- [Page extract]
Via the analysis of the main drive system, the relationships between the main bearing load components and the external force under the spatial force system are calculated as follows.

F_{X} = F_{HX} + F_{GHX}

(15)

F_{Y} = F_{HY} + F_{GHY} + N_{Y}

(16)

F_{Z} = F_{HZ} + F_{GHZ} + N_{Z} - Q

(17)

M_{X} = M_{GHX}

(18)

M_{Y} = M_{HY} + M_{GHY} + M_{QY}

(19)

M_{Z} = M_{HZ} + M_{GHZ}

(20)

The load indexes of the main bearing, namely the total axial force, radial force, overturning moment, and torque, are expressed as follows.

F_{a} = F_{X}

(21)

F_{r} = \sqrt{{F_{Y}}^{2} + {F_{Z}}^{2}}

(22)

M_{k} = \sqrt{{M_{Y}}^{2} + {M_{Z}}^{2}}

(23)

T = M_{X}

(24)

Relationship between the main bearing loads and the dynamic characteristic parameters

To establish the relationships between the main bearing load indexes and the dynamic characteristic parameters, the variable attitude of the main drive system should first be illuminated. The correlations between the cylinder loads, the driving gear loads, and the dynamic characteristic parameters should then be expressed.

Variable attitude of the main drive system

On the basis of the 3-PRS three-legged parallel robot model,^29,32 the attitude changes of the hydraulic cylinders are considered as an example to solve the attitude changes of the main drive system. As shown in Figure 4, surface A₀B₀C₀ (corresponding to surface O-O in Figure 3) is the fixed surface at the rear end of the hydraulic cylinders, and surface A_kB_kC_k is the initial position surface at the front end of the hydraulic cylinders. A₀, B₀, C₀, A_k, B_k, and C_k are the corresponding positions of the initial state, while points O and O_k are respectively the centers of the corresponding surfaces. Given the structural design parameters, their position coordinates can be directly obtained. Further, surface A′B′C′ (the acting surface O′-O′ in Figure 3) represents the frontal position at any time and point O′ is the center of the corresponding surface. Relative to the initial position, the end attitude mainly changes along the displacements S_A, S_B, and S_C of each group and the rotation angles $α, β$ , and $γ$ around the X-, Y-, and Z-axes.

- [Your instructions]
Condense the page extract on main bearing loads into two sentences.

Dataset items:

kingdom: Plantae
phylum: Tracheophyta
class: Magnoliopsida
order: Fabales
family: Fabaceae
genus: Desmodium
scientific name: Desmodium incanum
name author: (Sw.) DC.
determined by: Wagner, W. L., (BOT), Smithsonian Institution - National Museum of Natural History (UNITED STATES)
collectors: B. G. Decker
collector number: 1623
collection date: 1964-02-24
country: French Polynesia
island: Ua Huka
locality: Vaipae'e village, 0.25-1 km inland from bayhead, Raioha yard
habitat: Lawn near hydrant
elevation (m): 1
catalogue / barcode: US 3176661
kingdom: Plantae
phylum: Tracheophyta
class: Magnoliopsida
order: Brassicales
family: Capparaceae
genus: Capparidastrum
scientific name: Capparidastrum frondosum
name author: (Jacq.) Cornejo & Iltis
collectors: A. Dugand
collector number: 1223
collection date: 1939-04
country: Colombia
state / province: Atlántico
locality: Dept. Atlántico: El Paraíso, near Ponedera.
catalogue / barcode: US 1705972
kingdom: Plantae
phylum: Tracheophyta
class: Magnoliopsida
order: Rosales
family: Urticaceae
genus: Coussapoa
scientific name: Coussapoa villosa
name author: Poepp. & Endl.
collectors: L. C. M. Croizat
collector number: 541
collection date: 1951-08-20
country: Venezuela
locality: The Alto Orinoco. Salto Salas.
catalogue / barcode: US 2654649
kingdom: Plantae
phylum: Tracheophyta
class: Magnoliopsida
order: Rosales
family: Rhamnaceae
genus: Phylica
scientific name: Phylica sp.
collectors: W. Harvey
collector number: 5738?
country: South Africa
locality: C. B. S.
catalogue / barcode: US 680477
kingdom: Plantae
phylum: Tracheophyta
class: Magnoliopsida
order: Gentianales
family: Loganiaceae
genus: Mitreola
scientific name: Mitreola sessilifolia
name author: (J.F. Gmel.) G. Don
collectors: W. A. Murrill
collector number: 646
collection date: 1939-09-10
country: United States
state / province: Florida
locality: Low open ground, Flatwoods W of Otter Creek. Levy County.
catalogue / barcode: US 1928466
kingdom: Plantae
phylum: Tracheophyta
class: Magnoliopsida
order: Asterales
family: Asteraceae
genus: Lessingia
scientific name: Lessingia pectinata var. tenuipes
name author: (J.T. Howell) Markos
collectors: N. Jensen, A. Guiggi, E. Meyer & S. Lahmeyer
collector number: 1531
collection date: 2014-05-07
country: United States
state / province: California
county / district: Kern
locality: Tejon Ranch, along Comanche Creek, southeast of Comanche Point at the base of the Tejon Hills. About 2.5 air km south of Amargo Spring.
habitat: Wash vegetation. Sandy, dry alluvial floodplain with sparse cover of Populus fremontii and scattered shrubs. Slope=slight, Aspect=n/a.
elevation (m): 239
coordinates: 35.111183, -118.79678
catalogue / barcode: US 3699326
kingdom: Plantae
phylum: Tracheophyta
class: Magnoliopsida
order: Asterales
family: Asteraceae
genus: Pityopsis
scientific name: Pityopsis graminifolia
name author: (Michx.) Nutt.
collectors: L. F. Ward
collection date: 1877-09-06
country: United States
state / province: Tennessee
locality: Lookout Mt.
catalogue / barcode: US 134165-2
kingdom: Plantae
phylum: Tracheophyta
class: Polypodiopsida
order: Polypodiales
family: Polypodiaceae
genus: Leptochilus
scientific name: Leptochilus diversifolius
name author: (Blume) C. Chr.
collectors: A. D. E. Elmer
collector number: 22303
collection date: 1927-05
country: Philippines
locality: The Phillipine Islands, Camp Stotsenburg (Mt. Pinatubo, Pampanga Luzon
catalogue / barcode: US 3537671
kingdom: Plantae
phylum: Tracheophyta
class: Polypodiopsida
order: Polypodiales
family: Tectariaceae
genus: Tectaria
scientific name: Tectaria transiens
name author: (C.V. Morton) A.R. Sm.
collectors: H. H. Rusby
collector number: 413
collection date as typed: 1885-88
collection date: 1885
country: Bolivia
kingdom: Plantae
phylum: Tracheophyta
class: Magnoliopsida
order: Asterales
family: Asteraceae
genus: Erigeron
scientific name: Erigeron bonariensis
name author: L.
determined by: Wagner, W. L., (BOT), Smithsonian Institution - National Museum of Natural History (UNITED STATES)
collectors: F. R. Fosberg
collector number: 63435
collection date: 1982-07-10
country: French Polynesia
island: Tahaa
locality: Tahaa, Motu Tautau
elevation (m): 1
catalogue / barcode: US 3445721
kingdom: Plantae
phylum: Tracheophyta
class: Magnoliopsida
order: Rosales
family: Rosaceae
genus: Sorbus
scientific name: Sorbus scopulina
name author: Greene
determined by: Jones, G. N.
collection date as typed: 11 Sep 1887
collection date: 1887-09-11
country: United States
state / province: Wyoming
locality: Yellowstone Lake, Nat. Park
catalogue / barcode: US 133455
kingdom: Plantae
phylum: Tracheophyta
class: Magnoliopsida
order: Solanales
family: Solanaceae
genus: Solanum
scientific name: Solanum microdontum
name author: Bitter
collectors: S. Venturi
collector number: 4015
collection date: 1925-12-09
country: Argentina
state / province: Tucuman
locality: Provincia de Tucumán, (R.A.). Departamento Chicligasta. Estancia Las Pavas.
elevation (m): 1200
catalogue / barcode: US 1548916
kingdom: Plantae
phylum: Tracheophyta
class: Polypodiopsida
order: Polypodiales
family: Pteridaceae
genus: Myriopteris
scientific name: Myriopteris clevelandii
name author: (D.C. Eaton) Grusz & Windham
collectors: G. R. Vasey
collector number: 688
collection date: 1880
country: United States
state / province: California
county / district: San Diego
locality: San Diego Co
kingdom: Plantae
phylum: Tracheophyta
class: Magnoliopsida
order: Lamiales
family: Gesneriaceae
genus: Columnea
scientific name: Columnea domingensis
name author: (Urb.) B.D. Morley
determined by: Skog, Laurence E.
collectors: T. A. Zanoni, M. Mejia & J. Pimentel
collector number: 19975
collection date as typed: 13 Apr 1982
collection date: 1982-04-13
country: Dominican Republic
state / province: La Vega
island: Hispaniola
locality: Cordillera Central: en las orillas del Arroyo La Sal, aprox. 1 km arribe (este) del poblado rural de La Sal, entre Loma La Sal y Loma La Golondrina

- [Right answer]
Equations relate the main bearing load components to the external force along the X, Y, and Z axes, and from these the bearing's load indexes follow: total axial force, radial force, overturning moment, and torque. To link these indexes to the dynamic characteristic parameters, the variable attitude of the main drive system is worked out first with a 3-PRS three-legged parallel robot model, taking the hydraulic cylinders as an example, whose end attitude changes through the displacements S_A, S_B, and S_C and the rotation angles α, β, and γ around the X-, Y-, and Z-axes.